COMPLETE THE FOLLOWING:
a) Answer these questions from the p-hacking simulator code, one answer per line, marked (i) to (iii):
(i) What value is passed to set.seed?
(ii) How many values are drawn for each group, and with what mean and standard deviation?
(iii) What range does ylim set for the point plot?
b) From the p-hacking simulator code, list every color name that is given as a value in the plotting calls.
c) Reproduce the p-hacking simulator code starting with "# (In reality" and going on through "SAME mean = 10!", swapping "simulating" for "modeling".

SOURCE EXTRACT:
In [None]:
# =============================================================================
# Activity 2: The P-Hacking Simulator
# =============================================================================
# 
# GOAL: Discover how "researcher degrees of freedom" can lead to 
#       false discoveries even when there's NO real effect
#
# CONCEPTS: P-hacking, researcher degrees of freedom, replication crisis
#
# THE TWIST: The data below has NO real difference between groups!
#            Both are drawn from the same distribution.
#            Can you still "find" a difference?
# =============================================================================

# -----------------------------------------------------------------------------
# PART 1: Generate Data with NO Real Effect
# -----------------------------------------------------------------------------

set.seed(42)  # For reproducibility

# Treatment and control groups - SAME underlying distribution!
# (In reality you wouldn't know this, but we're simulating)
treatment <- rnorm(20, mean = 10, sd = 3)
control <- rnorm(20, mean = 10, sd = 3)  # SAME mean = 10!

cat("DATA GENERATED: Treatment and Control have IDENTICAL distributions\n")
cat("(But you're pretending you don't know this...)\n\n")

# First look at the data
cat("Treatment mean:", round(mean(treatment), 2), "\n")
cat("Control mean:", round(mean(control), 2), "\n")
cat("Observed difference:", round(mean(treatment) - mean(control), 2), "\n\n")


# -----------------------------------------------------------------------------
# PART 2: Visualize the Original Data
# -----------------------------------------------------------------------------

par(mfrow = c(1, 2))
boxplot(treatment, control, 
        names = c("Treatment", "Control"),
        main = "Original Data",
        ylab = "Measurement",
        col = c("lightblue", "lightgreen"))

plot(1:20, treatment, col = "blue", pch = 16, ylim = c(0, 20),
     xlab = "Individual", ylab = "Measurement",
     main = "Original Data (all points)")
points(1:20, control, col = "green", pch = 16)
legend("topright", c("Treatment", "Control"), 
       col = c("blue", "green"), pch = 16)

RAW RECORDS:

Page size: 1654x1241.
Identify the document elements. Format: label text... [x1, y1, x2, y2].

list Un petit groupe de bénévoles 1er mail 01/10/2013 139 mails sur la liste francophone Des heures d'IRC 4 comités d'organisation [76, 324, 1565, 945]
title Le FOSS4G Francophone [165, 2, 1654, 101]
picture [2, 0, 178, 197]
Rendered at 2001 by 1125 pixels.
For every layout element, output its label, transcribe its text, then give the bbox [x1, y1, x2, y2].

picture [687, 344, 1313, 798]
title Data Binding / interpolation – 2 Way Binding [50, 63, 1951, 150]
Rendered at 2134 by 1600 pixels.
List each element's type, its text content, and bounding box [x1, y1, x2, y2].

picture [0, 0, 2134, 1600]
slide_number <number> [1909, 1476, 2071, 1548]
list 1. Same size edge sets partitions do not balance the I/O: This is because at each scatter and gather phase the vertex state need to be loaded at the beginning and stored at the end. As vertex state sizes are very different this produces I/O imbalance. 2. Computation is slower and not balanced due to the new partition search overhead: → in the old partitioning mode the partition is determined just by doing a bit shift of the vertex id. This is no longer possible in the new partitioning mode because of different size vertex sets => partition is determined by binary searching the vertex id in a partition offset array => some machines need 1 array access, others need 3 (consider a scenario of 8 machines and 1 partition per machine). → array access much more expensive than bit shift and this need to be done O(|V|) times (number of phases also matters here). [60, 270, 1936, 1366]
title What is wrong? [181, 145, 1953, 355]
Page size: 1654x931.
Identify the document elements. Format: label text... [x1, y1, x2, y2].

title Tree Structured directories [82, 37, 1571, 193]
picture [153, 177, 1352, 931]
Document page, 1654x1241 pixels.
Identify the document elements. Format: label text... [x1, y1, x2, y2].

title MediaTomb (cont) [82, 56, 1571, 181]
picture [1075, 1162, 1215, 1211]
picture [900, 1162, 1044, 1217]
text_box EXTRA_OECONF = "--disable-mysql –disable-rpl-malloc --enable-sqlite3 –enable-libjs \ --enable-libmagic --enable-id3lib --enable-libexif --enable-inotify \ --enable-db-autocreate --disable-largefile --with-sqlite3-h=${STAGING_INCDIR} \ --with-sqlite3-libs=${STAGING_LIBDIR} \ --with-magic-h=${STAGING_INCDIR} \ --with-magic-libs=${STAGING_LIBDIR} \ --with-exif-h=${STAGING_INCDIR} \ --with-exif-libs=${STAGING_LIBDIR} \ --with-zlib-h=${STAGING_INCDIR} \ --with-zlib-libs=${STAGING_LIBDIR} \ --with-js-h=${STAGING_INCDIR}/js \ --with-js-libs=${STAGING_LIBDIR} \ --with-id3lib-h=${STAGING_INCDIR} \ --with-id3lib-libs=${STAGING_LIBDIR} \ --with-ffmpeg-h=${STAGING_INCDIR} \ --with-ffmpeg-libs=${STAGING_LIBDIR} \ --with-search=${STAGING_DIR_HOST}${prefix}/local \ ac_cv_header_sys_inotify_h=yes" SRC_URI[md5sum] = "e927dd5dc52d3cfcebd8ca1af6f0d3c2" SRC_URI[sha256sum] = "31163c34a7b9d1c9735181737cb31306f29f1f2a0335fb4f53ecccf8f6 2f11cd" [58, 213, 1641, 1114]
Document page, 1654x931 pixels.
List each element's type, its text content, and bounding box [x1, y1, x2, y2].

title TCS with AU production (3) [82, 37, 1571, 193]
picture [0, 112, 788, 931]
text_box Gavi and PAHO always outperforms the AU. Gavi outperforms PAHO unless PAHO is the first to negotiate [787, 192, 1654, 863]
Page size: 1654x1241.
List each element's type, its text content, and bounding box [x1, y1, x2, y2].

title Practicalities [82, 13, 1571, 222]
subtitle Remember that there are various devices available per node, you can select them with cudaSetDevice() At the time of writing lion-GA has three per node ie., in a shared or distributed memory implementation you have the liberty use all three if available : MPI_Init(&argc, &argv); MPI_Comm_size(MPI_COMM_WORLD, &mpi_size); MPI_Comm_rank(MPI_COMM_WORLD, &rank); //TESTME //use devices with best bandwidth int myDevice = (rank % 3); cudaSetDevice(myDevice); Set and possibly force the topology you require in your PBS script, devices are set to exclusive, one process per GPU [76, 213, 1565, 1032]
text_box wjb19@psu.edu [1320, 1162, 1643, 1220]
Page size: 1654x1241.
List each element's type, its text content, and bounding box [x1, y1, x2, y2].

PER-TASK ANSWERS:
a)
(i) 42
(ii) 20 values per group, with mean 10 and standard deviation 3
(iii) 0 to 20

b) lightblue, lightgreen, blue, green

c)
# (In reality you wouldn't know this, but we're modeling)
treatment <- rnorm(20, mean = 10, sd = 3)
control <- rnorm(20, mean = 10, sd = 3)  # SAME mean = 10!